You might say the domain provides a kind of secret sauce for protein interactions.
“Most people who study this topic think that if two proteins are present in the same area of a cell and bump into each other, that’s enough for them to interact,” Dr. Mayr says. “We’ve found that’s not the case. Some protein interactions can take place in the TIGER domain and nowhere else.”
Dr. Ma named this space TIGER not only because the acronym fits but also because the striped pattern of the TIS granules interweaving with the ER resembles the orange-and-black coloring of a tiger.
Take the example of a newly synthesized membrane protein destined for the surface of a cell. It needs to interact with several other proteins to complete its journey from the ER to the cell surface. Even though these particular proteins are distributed throughout the cell’s watery cytoplasm, they can only mix successfully when they are inside the TIGER domain.
Remove the TIGER domain from the cell and the membrane protein never becomes equipped to reach the cell surface.
Deciphering the TIGER Postal Code
Drs. Mayr and Ma didn’t set out to discover a new organelle. They stumbled upon it in the course of researching another topic: 3’UTRs (3 prime untranslated regions). These are parts of an mRNA molecule that do not contain protein-coding information and are not translated into a protein. They sometimes have strings of nucleotide letters called AU-rich elements (AREs). RNA-binding proteins attach to these AREs and influence what happens to the mRNAs.
The investigators were interested in an RNA-binding protein called TIS11B. They gave it a fluorescent tag and then looked through a microscope at its distribution. A large region of the cell next to and interwoven with the ER lit up. This specific location suggested to them that TIS11B was somehow involved in protein synthesis.
Drs. Mayr and Ma then noticed something else: The number of AREs in an mRNA correlated with whether it was located inside or outside of this region. MRNAs with many AREs congregated in this region, while mRNAs with few or no AREs did not.
This led them to hypothesize that perhaps the number of AREs provides a kind of postal code for mRNAs. To test this idea, they performed an experiment. They systematically altered the number of AREs in several mRNAs and watched where those mRNAs went. Sure enough, the presence of a large number of AREs determined whether an mRNA found its way to the area that would come to be called TIGER.

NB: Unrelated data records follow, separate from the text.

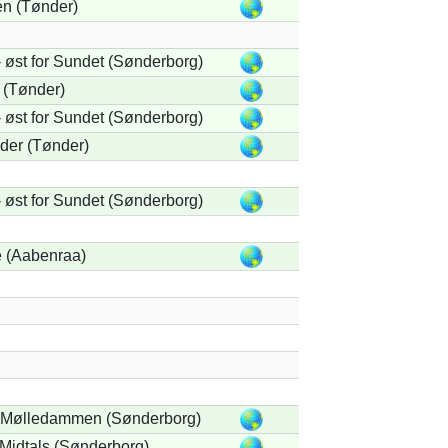
n (Tønder)
 øst for Sundet (Sønderborg)
 (Tønder)
 øst for Sundet (Sønderborg)
der (Tønder)
 øst for Sundet (Sønderborg)
 (Aabenraa)
 Mølledammen (Sønderborg)
Midtals (Sønderborg)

Organelle Without Borders, or How TIGER Earned Its Stripes
Unlike other well-known organelles — say the nucleus or mitochondria — the TIGER domain is not enclosed by a membrane. No sharp dividing line separates its inside from its outside. Yet it still maintains a chemical environment distinct from that of other areas. The scientists refer to it as a membraneless organelle.

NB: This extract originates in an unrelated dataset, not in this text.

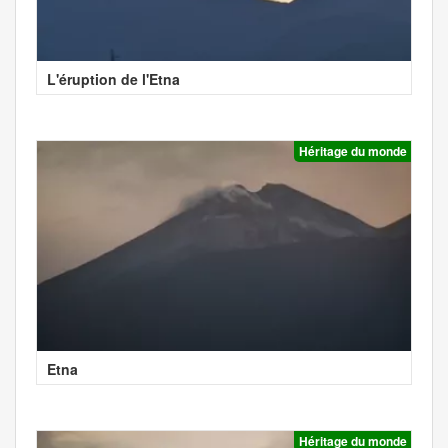
L'éruption de l'Etna
Héritage du monde
Etna
Héritage du monde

Helping membrane proteins find their way to a cell’s surface is clearly one of TIGER’s functions, but there could be others. Dr. Mayr thinks that another function might be to provide a space where mRNAs can hibernate until they are needed by a cell. She gives the example of immune cells, which keep quiet in the body until they encounter a trigger, like a virus or bacteria. Then they spring to life and start making proteins that drive an immune response. Having mRNAs readily available might save the body valuable time in fighting infections.
She also thinks that these membraneless organelles might be present throughout the cytoplasm. If that’s the case, then scientists will have to revise another common conception about cells — that they are more or less squishy bags filled with water. The existence of regions like the TIGER domain implies that the cytoplasm itself has distinct compartments that aren’t defined by membranes.
“Right now we don’t see these compartments,” Dr. Mayr says. “Then again, nobody knew that TIGER was there until we looked for it.”